_WHAT TO WORK ON_
Filter the entries beneath this task, copying only the lines that hold the word "pixels".

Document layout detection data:
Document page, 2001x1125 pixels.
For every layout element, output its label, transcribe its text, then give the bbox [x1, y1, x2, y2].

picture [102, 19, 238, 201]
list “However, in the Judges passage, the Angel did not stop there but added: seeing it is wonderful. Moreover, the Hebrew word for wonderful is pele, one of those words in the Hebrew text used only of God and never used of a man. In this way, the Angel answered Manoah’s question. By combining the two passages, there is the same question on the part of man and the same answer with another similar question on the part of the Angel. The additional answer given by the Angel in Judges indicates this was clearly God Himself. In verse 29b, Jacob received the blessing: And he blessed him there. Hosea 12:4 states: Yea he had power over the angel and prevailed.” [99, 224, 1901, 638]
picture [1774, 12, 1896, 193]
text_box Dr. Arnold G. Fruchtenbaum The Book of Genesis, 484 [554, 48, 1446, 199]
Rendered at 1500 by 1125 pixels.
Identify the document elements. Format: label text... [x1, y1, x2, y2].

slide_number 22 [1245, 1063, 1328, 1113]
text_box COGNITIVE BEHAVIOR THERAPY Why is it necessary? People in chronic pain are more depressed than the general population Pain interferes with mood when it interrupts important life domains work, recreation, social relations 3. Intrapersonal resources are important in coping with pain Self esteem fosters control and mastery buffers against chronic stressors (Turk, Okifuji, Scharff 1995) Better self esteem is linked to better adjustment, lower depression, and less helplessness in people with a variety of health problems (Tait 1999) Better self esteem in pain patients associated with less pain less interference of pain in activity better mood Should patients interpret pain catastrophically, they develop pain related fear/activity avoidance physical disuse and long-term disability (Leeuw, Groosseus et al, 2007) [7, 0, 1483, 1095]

_OUTPUT FOR THIS EXERCISE_
Document page, 2001x1125 pixels.
Rendered at 1500 by 1125 pixels.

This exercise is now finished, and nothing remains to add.